### ASSIGNMENT
Reproduce the entries below word for word, but leave out the pictures.

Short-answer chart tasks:
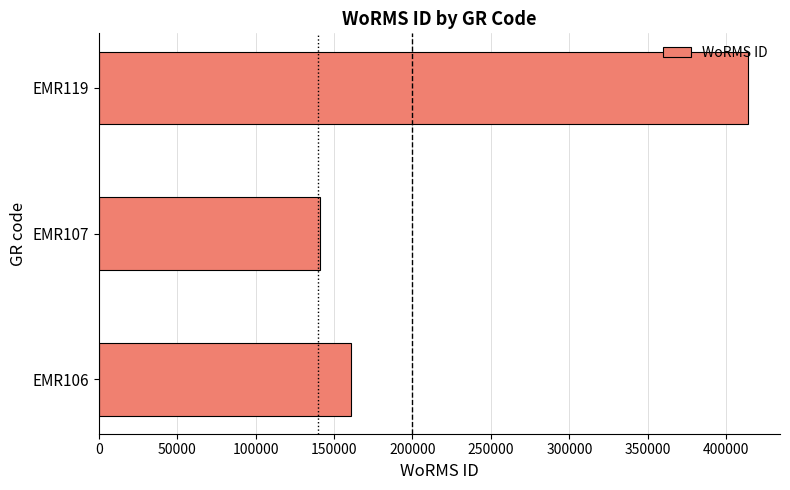

Which label corresponds to the smallest value in the chart?

EMR107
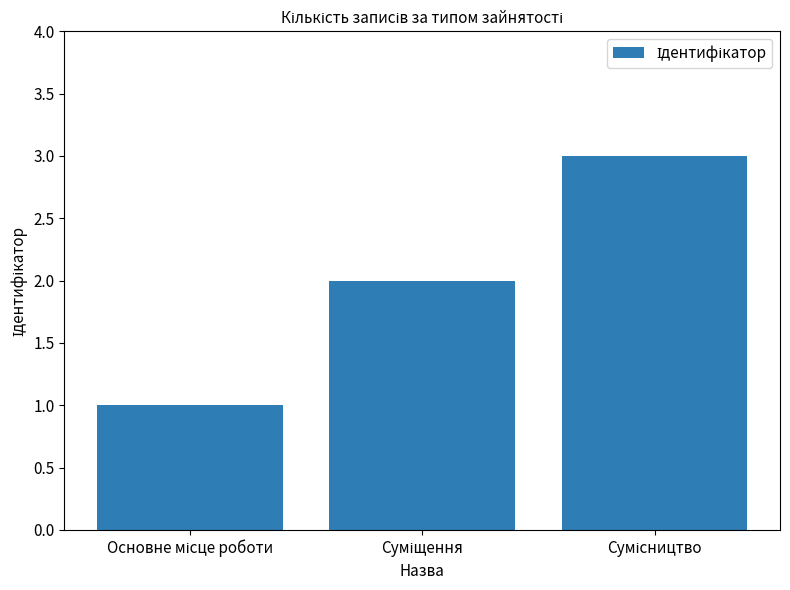

What is the maximum value shown in the chart?

3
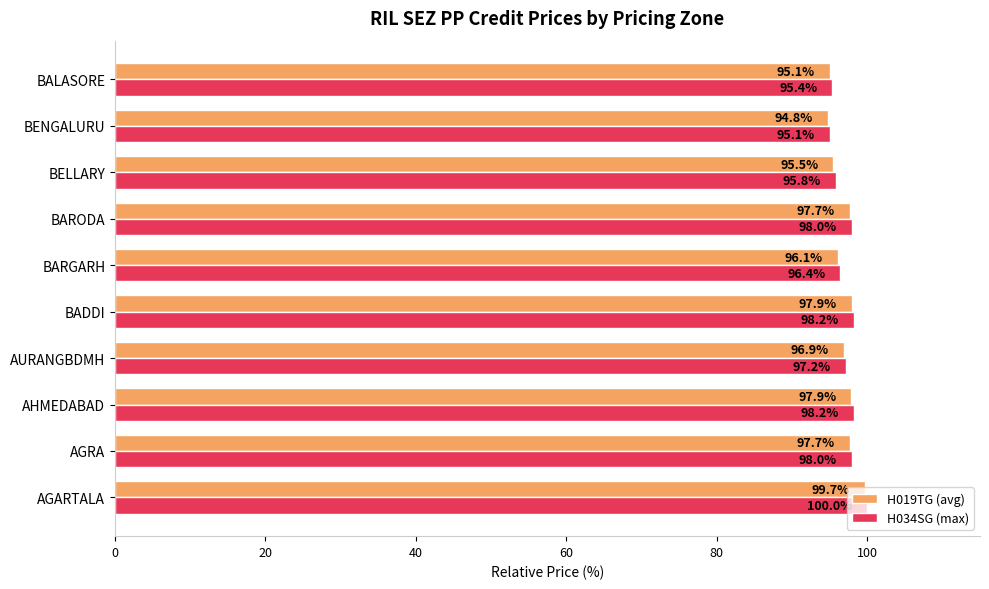

Rank the series by their average value, from highest to lowest.

H034SG (max), H019TG (avg)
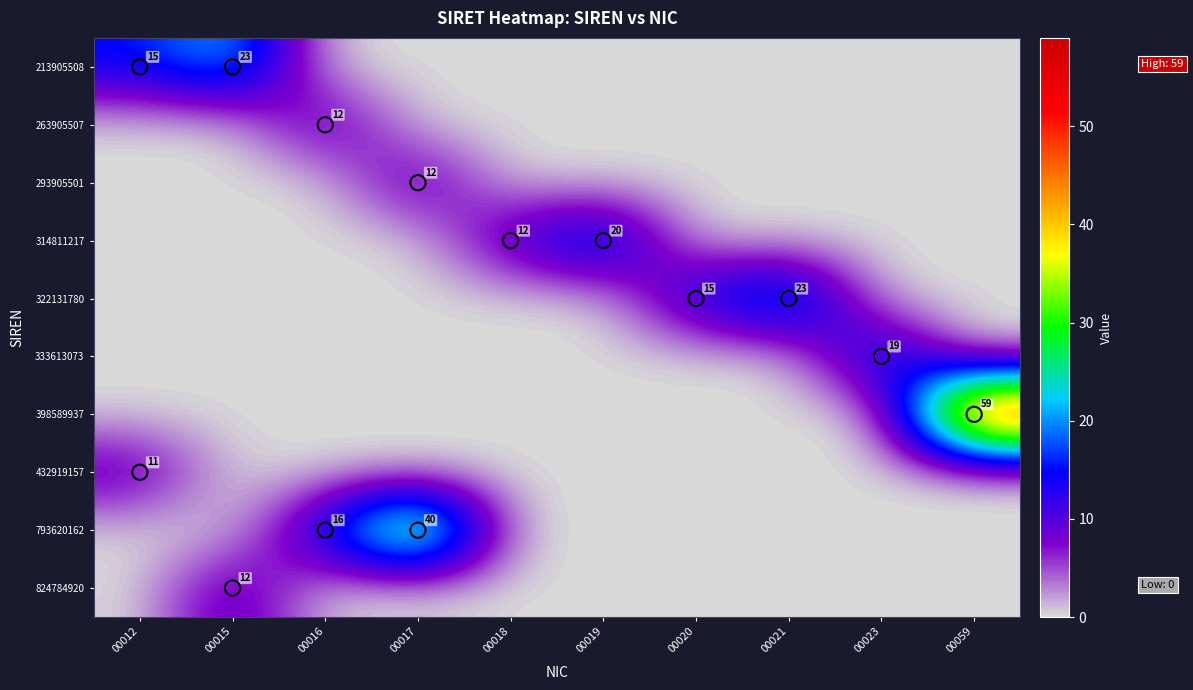

Is the value of 398589937 at 00019 greater than the value of 314811217 at 00019?

No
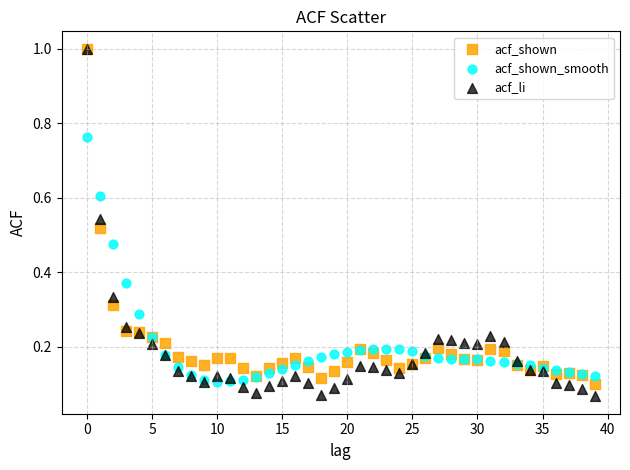

Which series has the largest Y range (max minus min)?

acf_li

### OUTPUT FOR THIS TASK
Which label corresponds to the smallest value in the chart?

EMR107

What is the maximum value shown in the chart?

3

Rank the series by their average value, from highest to lowest.

H034SG (max), H019TG (avg)

Is the value of 398589937 at 00019 greater than the value of 314811217 at 00019?

No

Which series has the largest Y range (max minus min)?

acf_li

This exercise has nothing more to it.